ATLANTA (AP) - It was a problem decades in the making: raw sewage flowing into Proctor Creek, a tributary of the Chattahoochee River that winds through some of the most impoverished parts of Atlanta.

As often as 80 times a year, rainstorms caused the overburdened sewer systems to overflow downtown.

City leaders and residents alike cheered seven years ago when, under a federal decree, Atlanta officials completed a $112 million project that untangled and rerouted the city’s water and sewer lines to stop pollution in the Proctor Creek basin. It was a pivotal moment in righting one of Atlanta’s most toxic wrongs.

There’s just one problem: They missed some spots. Water quality testing has revealed a small but lingering amount of E. coli bacteria in Proctor Creek.

The finding has sent Department of Watershed Management workers back underground to find the sewer pipes that are still sending human waste to the waterway.

The ongoing problems at Proctor Creek highlight the complexity of fixing Atlanta’s notoriously troubled water and sewer infrastructure, a system so neglected that it fell under federal oversight in the 1990s following a lawsuit by the Chattahoochee Riverkeeper.

This time around, the Riverkeeper watchdog group says it’s sympathetic to Watershed’s predicament.

“In a city like this, where you have 1,500 miles of sewer lines, it’s not easy (to find all the pipes),” said Sally Bethea, head of the environmental nonprofit. “Underground, it’s like spaghetti.”

But some of those who live around Proctor Creek, which begins underground near the Georgia Dome and snakes west through neighborhoods including Vine City, English Avenue and Bankhead, aren’t nearly as understanding.

Tony Torrence, an English Avenue resident and president of the Community Improvement Association, an environmental justice neighborhood group, is frustrated by the continued failures. This is just one of many water-related issues in his community as Proctor Creek remains plagued by other contaminants, trash and flooding, he said.

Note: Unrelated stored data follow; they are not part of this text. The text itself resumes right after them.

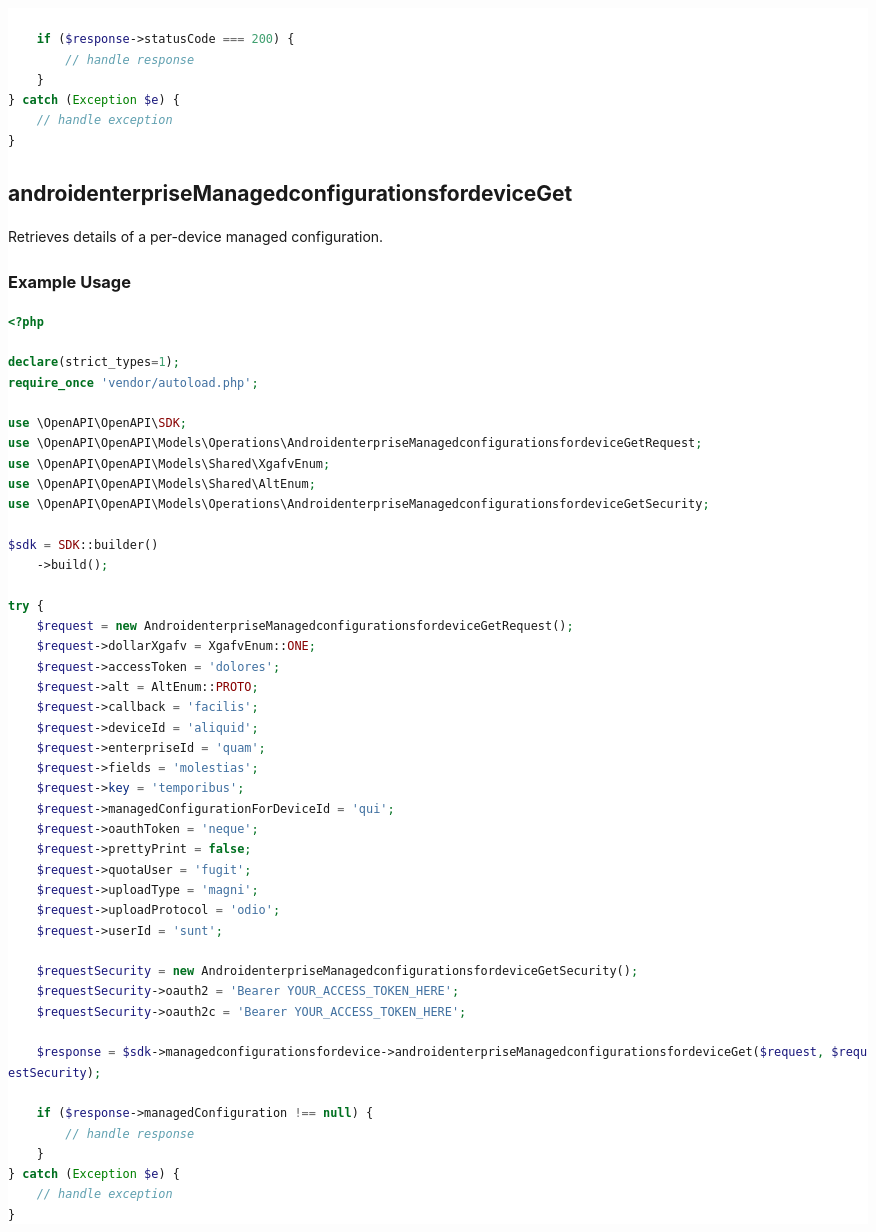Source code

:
 ```php

    if ($response->statusCode === 200) {
        // handle response
    }
} catch (Exception $e) {
    // handle exception
}
```

## androidenterpriseManagedconfigurationsfordeviceGet

Retrieves details of a per-device managed configuration.

### Example Usage

```php
<?php

declare(strict_types=1);
require_once 'vendor/autoload.php';

use \OpenAPI\OpenAPI\SDK;
use \OpenAPI\OpenAPI\Models\Operations\AndroidenterpriseManagedconfigurationsfordeviceGetRequest;
use \OpenAPI\OpenAPI\Models\Shared\XgafvEnum;
use \OpenAPI\OpenAPI\Models\Shared\AltEnum;
use \OpenAPI\OpenAPI\Models\Operations\AndroidenterpriseManagedconfigurationsfordeviceGetSecurity;

$sdk = SDK::builder()
    ->build();

try {
    $request = new AndroidenterpriseManagedconfigurationsfordeviceGetRequest();
    $request->dollarXgafv = XgafvEnum::ONE;
    $request->accessToken = 'dolores';
    $request->alt = AltEnum::PROTO;
    $request->callback = 'facilis';
    $request->deviceId = 'aliquid';
    $request->enterpriseId = 'quam';
    $request->fields = 'molestias';
    $request->key = 'temporibus';
    $request->managedConfigurationForDeviceId = 'qui';
    $request->oauthToken = 'neque';
    $request->prettyPrint = false;
    $request->quotaUser = 'fugit';
    $request->uploadType = 'magni';
    $request->uploadProtocol = 'odio';
    $request->userId = 'sunt';

    $requestSecurity = new AndroidenterpriseManagedconfigurationsfordeviceGetSecurity();
    $requestSecurity->oauth2 = 'Bearer YOUR_ACCESS_TOKEN_HERE';
    $requestSecurity->oauth2c = 'Bearer YOUR_ACCESS_TOKEN_HERE';

    $response = $sdk->managedconfigurationsfordevice->androidenterpriseManagedconfigurationsfordeviceGet($request, $requestSecurity);

    if ($response->managedConfiguration !== null) {
        // handle response
    }
} catch (Exception $e) {
    // handle exception
}
```
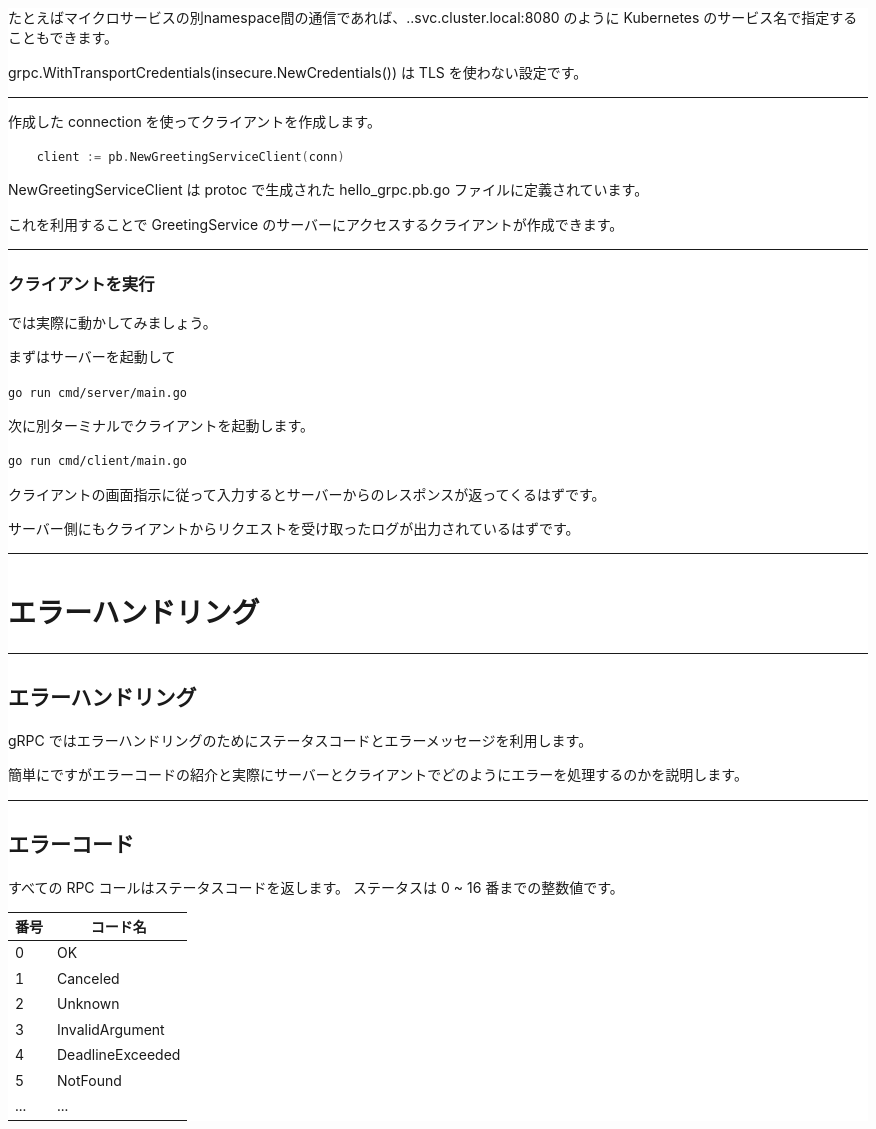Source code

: たとえばマイクロサービスの別namespace間の通信であれば、<serviceName>.<namespace>.svc.cluster.local:8080 のように Kubernetes のサービス名で指定することもできます。

grpc.WithTransportCredentials(insecure.NewCredentials()) は TLS を使わない設定です。

---

作成した connection を使ってクライアントを作成します。
```go
	client := pb.NewGreetingServiceClient(conn)
```

NewGreetingServiceClient は protoc で生成された hello_grpc.pb.go ファイルに定義されています。

これを利用することで GreetingService のサーバーにアクセスするクライアントが作成できます。

---

### クライアントを実行

では実際に動かしてみましょう。

まずはサーバーを起動して

```bash
go run cmd/server/main.go
```

次に別ターミナルでクライアントを起動します。

```bash
go run cmd/client/main.go
```

クライアントの画面指示に従って入力するとサーバーからのレスポンスが返ってくるはずです。

サーバー側にもクライアントからリクエストを受け取ったログが出力されているはずです。

---

# エラーハンドリング

---

## エラーハンドリング

gRPC ではエラーハンドリングのためにステータスコードとエラーメッセージを利用します。

簡単にですがエラーコードの紹介と実際にサーバーとクライアントでどのようにエラーを処理するのかを説明します。

---

## エラーコード
すべての RPC コールはステータスコードを返します。
ステータスは 0 ~ 16 番までの整数値です。

| 番号 | コード名             |
|------|------------------|
| 0    | OK               |
| 1    | Canceled         |
| 2    | Unknown          |
| 3    | InvalidArgument  |
| 4    | DeadlineExceeded |
| 5    | NotFound         |
| ...  | ...              |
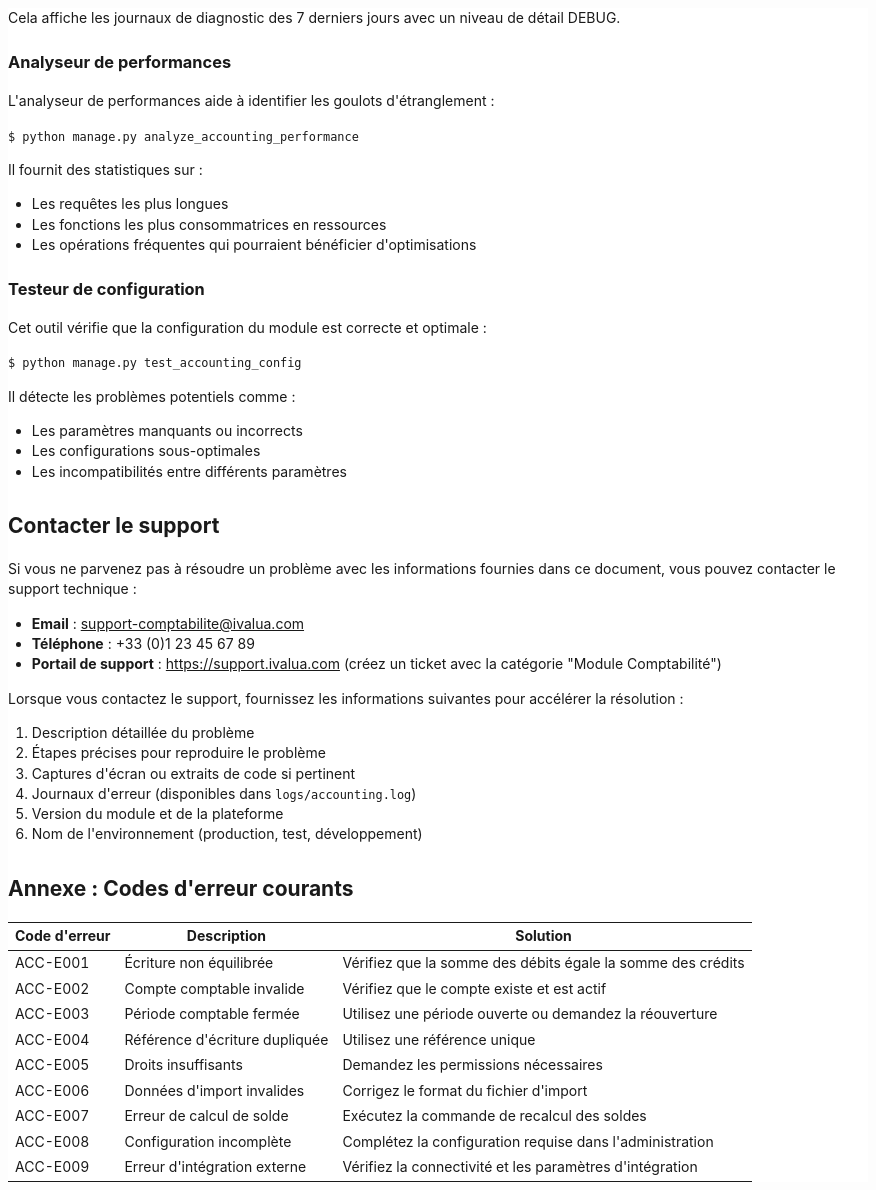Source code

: Cela affiche les journaux de diagnostic des 7 derniers jours avec un niveau de détail DEBUG.

### Analyseur de performances

L'analyseur de performances aide à identifier les goulots d'étranglement :

```bash
$ python manage.py analyze_accounting_performance
```

Il fournit des statistiques sur :
- Les requêtes les plus longues
- Les fonctions les plus consommatrices en ressources
- Les opérations fréquentes qui pourraient bénéficier d'optimisations

### Testeur de configuration

Cet outil vérifie que la configuration du module est correcte et optimale :

```bash
$ python manage.py test_accounting_config
```

Il détecte les problèmes potentiels comme :
- Les paramètres manquants ou incorrects
- Les configurations sous-optimales
- Les incompatibilités entre différents paramètres

## Contacter le support

Si vous ne parvenez pas à résoudre un problème avec les informations fournies dans ce document, vous pouvez contacter le support technique :

- **Email** : support-comptabilite@ivalua.com
- **Téléphone** : +33 (0)1 23 45 67 89
- **Portail de support** : https://support.ivalua.com (créez un ticket avec la catégorie "Module Comptabilité")

Lorsque vous contactez le support, fournissez les informations suivantes pour accélérer la résolution :

1. Description détaillée du problème
2. Étapes précises pour reproduire le problème
3. Captures d'écran ou extraits de code si pertinent
4. Journaux d'erreur (disponibles dans `logs/accounting.log`)
5. Version du module et de la plateforme
6. Nom de l'environnement (production, test, développement)

## Annexe : Codes d'erreur courants

| Code d'erreur | Description | Solution |
|---------------|-------------|----------|
| ACC-E001 | Écriture non équilibrée | Vérifiez que la somme des débits égale la somme des crédits |
| ACC-E002 | Compte comptable invalide | Vérifiez que le compte existe et est actif |
| ACC-E003 | Période comptable fermée | Utilisez une période ouverte ou demandez la réouverture |
| ACC-E004 | Référence d'écriture dupliquée | Utilisez une référence unique |
| ACC-E005 | Droits insuffisants | Demandez les permissions nécessaires |
| ACC-E006 | Données d'import invalides | Corrigez le format du fichier d'import |
| ACC-E007 | Erreur de calcul de solde | Exécutez la commande de recalcul des soldes |
| ACC-E008 | Configuration incomplète | Complétez la configuration requise dans l'administration |
| ACC-E009 | Erreur d'intégration externe | Vérifiez la connectivité et les paramètres d'intégration |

“If you fixed the whole system, why do we still have problems?” said Torrence, who works with the West Atlanta Watershed Alliance on water quality testing in his community. “It leaves us at risk every day. We smell it. We breathe it. We live it.”

Fixing the Proctor Creek problem was complex because residents there used to be served by a combined sewer system - a large pipe through which both stormwater and raw sewage flowed to a treatment center. But when it rained, stormwater overwhelmed the system, causing it to overflow sewage into the creek.

Under the federal decree, workers had to separate the stormwater and sewage into two separate pipes - a massive undertaking that required them to comb through thousands of underground connections.

“No one had mapped it. There are no good records,” said Watershed Commissioner Jo Ann Macrina, who joined the department in 2011. “Even today we can’t tell everyone where every pipe is. … When houses were built, they connected wherever they wanted.”

Engineers located and separated 970 connections when they first tried to fix the problem, she said.